Just had my CCC exam today, most of the worrying and panicking paid off, I guess. Went straight home cause I was (and still am) feeling a little sick. Have a good one.
Remind me to go for psychiatric therapy when everything's all over and done with.

Sunday, April 20, 2003

Got up early at the crack of dawn (actually more like 9.00) to go film at Chinatown today. Then received message from Siwei, says to meet later. I go back to sleep. Wake up again, and rush out of the house, but was still 20 minutes late. Doh! Went filming at Chinatown (like I said) and wandered around trying to find the street. Siwei decided we needed an aerial shot, and so we went to the 24th floor of some block of flats nearby and filmed. I could barely look over the edge without feeling a wobble in my knees and fear in my throat.

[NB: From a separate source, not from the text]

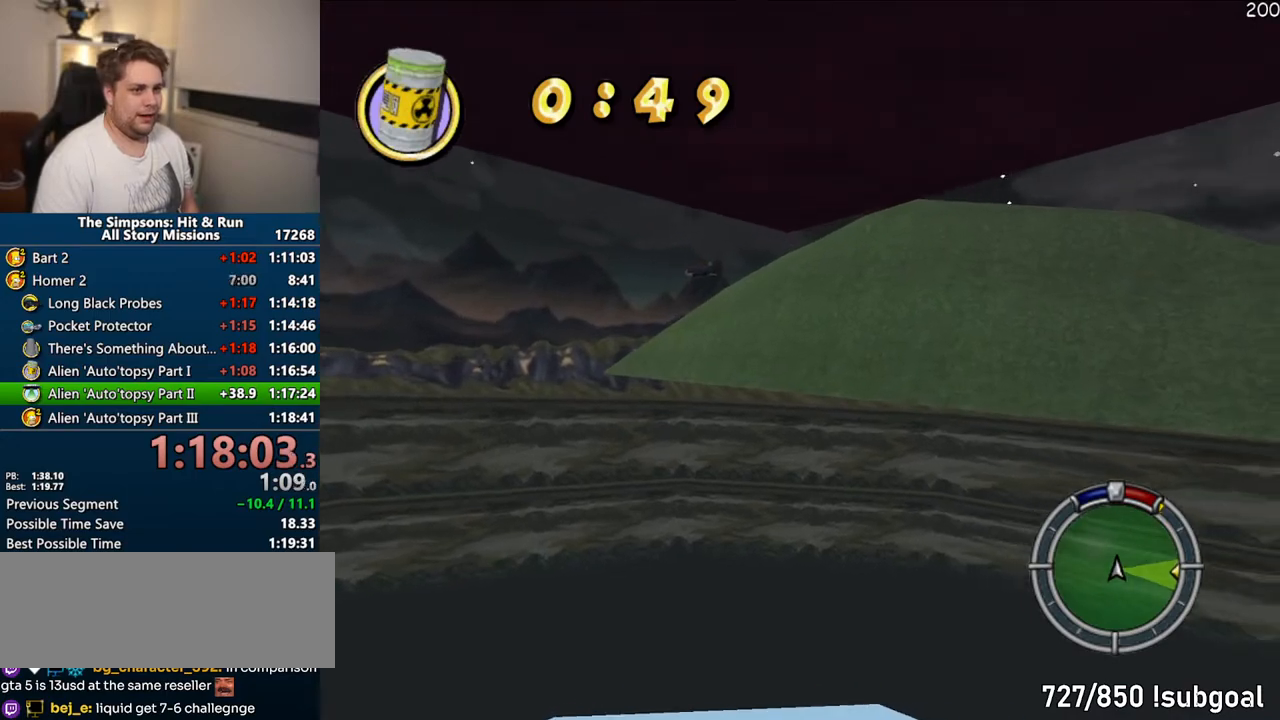
{"buttons": [], "left_stick": "right", "right_stick": "center", "events": [[133, "CROSS", "up"]]}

Yes, I have a fear of heights. Ironic, isn't it? So, we film for about 3 hours, we walk, and walk, and walk (and also, we walked). I dunno about Wei but my legs seriously ache. Also, by some cosmic coincidence we bump into Liling in Chinatown, also filming, and Lynnette + boyfriend at Raffles City. Left them alone and went over to Sim Lim on my regular recon run, checking prices of computer parts. =p I want to get a DVD rom. Only $70, but I think I can bargain down to $55 or $60.

Bleah, who am I kidding. Money's money. But hey, at least my birthday's coming soon. HINT HINT. =D

"45% of the people in the world randomly make up statistics."